**Requirement A**
According to the babysitting tips text, which kind of thermometer can be tricky to use?
**Requirement B**
Go on with the babysitting tips text, picking up right after its last sentence.
*** Text excerpt Section Begins ***
7) Illness & Medication. If your child is sick and needs antibiotics or pain relievers, write down the dosage on a piece of scrap paper for quick review. Also make sure your sitter knows the best way to get your child to take their medicine. From droppers, to spoons, to medicine pacis, to syringes ... each child has their own preference and it'll help your sitter out a lot to know each child's preference. While I never give medicine without permission, either before mom and dad leave or after they leave through text or call, it's good to know where things are in case the need arises. That way, when you're out, you don't have to try and remember where you left the Tylenol the last time somebody needed it. 

Also make sure that your sitter knows where your thermometer is and how to use it. Some, like the ear ones, can be tricky. Chances are your sitter won't need it, but it's a good thing to know and have on hand just in case, especially in the winter months. If you have a child who is teething, give your sitter instructions for medication if you medicate for teething pain. For example if the child is just fussy, a popsicle or a teething toy will more than likely suffice. However, if you have a child who teethes badly and ends up in hysterical tears, chewing on their fists or anything else they can get into their mouth, let your sitter know what parameters you follow for giving Tylenol or Advil. In most cases, I'll text mom and say "T's been crying for the last ten minutes and the teething ring isn't working and she won't take the popsicle. I'm going to give her the Advil." This way, mom is up to speed and she can check back with you in twenty or thirty minutes to make sure the meds have worked and your child is comfortable again. 

8) Communication. With the advent of cell phones, it's easier to keep in contact with your sitter. A quick text message and all is well. As a sitter, I try and remember to text mom or dad and let them know that I'm getting ready to put the kids to bed and my cell phone is downstairs on vibrate so if I don't reply right away, don't worry. Sometimes, though, if bedtime is hectic, I forget to text. If you text your sitter and don't hear back in about ten minutes, double check the time. If you know it's bedtime, you won't worry that you haven't heard back.
*** Text excerpt Section Ends ***
*** Recorded data Section Begins ***
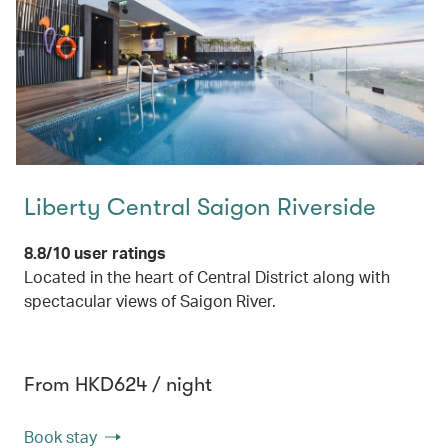
Liberty Central Saigon Riverside
8.8/10 user ratings
Located in the heart of Central District along with
spectacular views of Saigon River.
From HKD624 / night
Book stay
*** Recorded data Section Ends ***
**Task answer A**
The ear ones.

**Task answer B**
The other thing is phone calls from the kids. For some kids, a quick "good night, mommy, I love you!" is enough for them to go to bed without issue. For others, sometimes a phone call does more harm than good. If you have found that it does more harm than good, make sure to let your sitter know. That way, when a child asks to call, the sitter can pretend to call and then tell the child that mommy or daddy couldn't hear their phone and that you can try calling again in a little bit. Nine times out of ten, they're asleep before they remember we never tried calling again. 

As a sitter who loves the children she sits for, know that I will do everything I can to make sure everyone is healthy and happy. Even if that means walking back and forth across the living room with a fussy four month old for an hour or more (been there, done that. Nick Carter helped me out of that jam!) or laying down in a teeny tiny toddler bed to rub a head or a back until they're calm enough for sleep ... if it's something they need to feel comfortable, and it's within reason, I'll do it for them. I've given nebulizer treatments, rocked sick babies for hours, patted backs and given sips of water, held hair while they've thrown up and cleaned up any sicked up mess ... I'm not mom, but I do everything I can the way I know mom would do it because I want them to enjoy their time with me. I want mom and dad to be able to go out and do things without worrying that the kids are freaking out or have tied the babysitter up. 

Oh. One last bit of advice. This is more for the sitter than the parents - no matter how hard they beg, DO NOT AGREE TO PLAY HIDE AND SEEK! They know their house better than you and their little brains will think of spaces you wouldn't even begin to imagine hiding in. Hide and Seek is a surefire way to give yourself a heart attack when 20 minutes have elapsed and you still can't find the three year old and the five year old is laughing her butt off because she knows where he is, but she's not telling you because it's funnier to watch you scramble around trying to find her brother. Not to mention, nobody wants to break out the butter or Crisco to get little heads and hands and feet out of places they really don't fit.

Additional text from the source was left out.